Making sense of the cancer genome: computing strategies to support personalised cancer care in a clinical setting
It is now becoming possible to examine the genomic data contained within a tumour sample. A number of projects are now collecting this data from large patient groups, including the 100,000 genome project that is helping to develop genomic medicine services for the NHS. This data has the potential to be transformational in cancer care through improved diagnosis, prognosis and the design of "personalised" drug treatment that properly matches the molecular basis of a cancer to an individual's therapeutic requirements.
However this is an enormous task. A cancer is an ecology of cells, representing many different mutated versions of the patient's own genome. As the patient's immune system and the cancer drugs attacks a cancer, the cancer cells themeselves can evolve to respond to this threat.
Cancer genomic data is large, complex and noisy, making it difficult to analyse effectively. Some progress is being made to make medical sense of such data, but this is a complex task. A number of analytical methodologies have been developed in the research setting to work with this data - however much less use is being made of this data to support the treatment of individual patients.

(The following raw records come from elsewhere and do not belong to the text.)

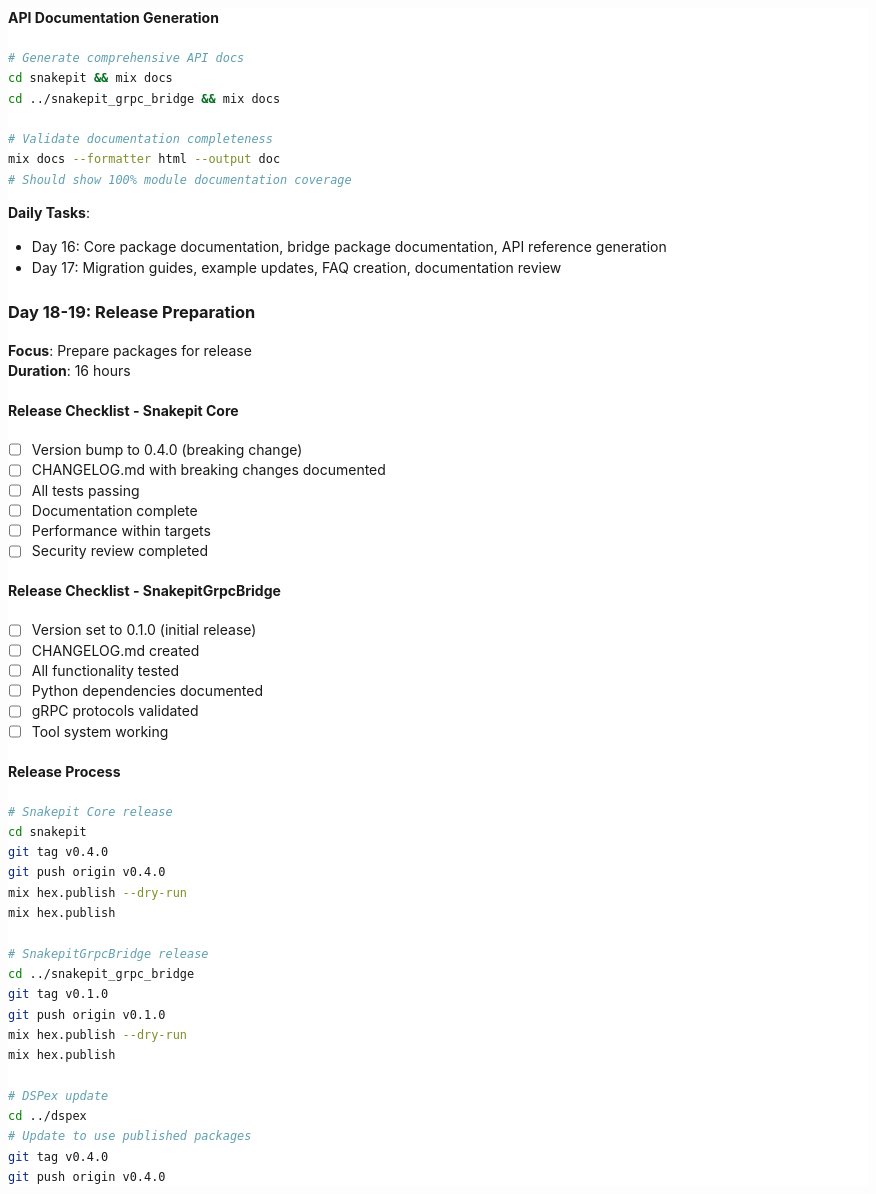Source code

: #### API Documentation Generation
```bash
# Generate comprehensive API docs
cd snakepit && mix docs
cd ../snakepit_grpc_bridge && mix docs

# Validate documentation completeness
mix docs --formatter html --output doc
# Should show 100% module documentation coverage
```

**Daily Tasks**:
- Day 16: Core package documentation, bridge package documentation, API reference generation
- Day 17: Migration guides, example updates, FAQ creation, documentation review

### Day 18-19: Release Preparation
**Focus**: Prepare packages for release  
**Duration**: 16 hours

#### Release Checklist - Snakepit Core
- [ ] Version bump to 0.4.0 (breaking change)
- [ ] CHANGELOG.md with breaking changes documented
- [ ] All tests passing
- [ ] Documentation complete
- [ ] Performance within targets
- [ ] Security review completed

#### Release Checklist - SnakepitGrpcBridge  
- [ ] Version set to 0.1.0 (initial release)
- [ ] CHANGELOG.md created
- [ ] All functionality tested
- [ ] Python dependencies documented
- [ ] gRPC protocols validated
- [ ] Tool system working

#### Release Process
```bash
# Snakepit Core release
cd snakepit
git tag v0.4.0
git push origin v0.4.0
mix hex.publish --dry-run
mix hex.publish

# SnakepitGrpcBridge release
cd ../snakepit_grpc_bridge  
git tag v0.1.0
git push origin v0.1.0
mix hex.publish --dry-run
mix hex.publish

# DSPex update
cd ../dspex
# Update to use published packages
git tag v0.4.0
git push origin v0.4.0
```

The Manchester Centre for Genomic Medicine (MCGM; based at St Mary's hospital) is has a strong background in translational cancer research and including:
- discovery of the genetic basis of rare cancers
- development of companion genomic testing that can target cancer chemotherapy
- development of screening algorithms to understand familial cancer risk
The MCGM is working as part of the 100,000 genomes project to understand the genomic basic of a wide range of cancer subtypes. Bringing the benefits of genomic science to cancer care will need computer scientists, medical researchers and clinicians to work collaboratively.
This project will therefore be focused very specifically in exploring the ways in which modern computational, bioinformatics and machine learning strategies can be used to analyse this data in ways that directly benefit patients by supporting the development of a "personalised" cancer strategy based on genomic data. To support this work, the student will work of a collaborative team that spans from computer science, through medicine and genomics to the patient.
The successful candidate should have an excellent first degree in Computer Science or related discipline (e.g. mathematics, physics), with interests in bioinformatics. Excellent communication skills are essential. Additional experience in genetics and genomics or other areas of biology are desirable, but are not mandatory.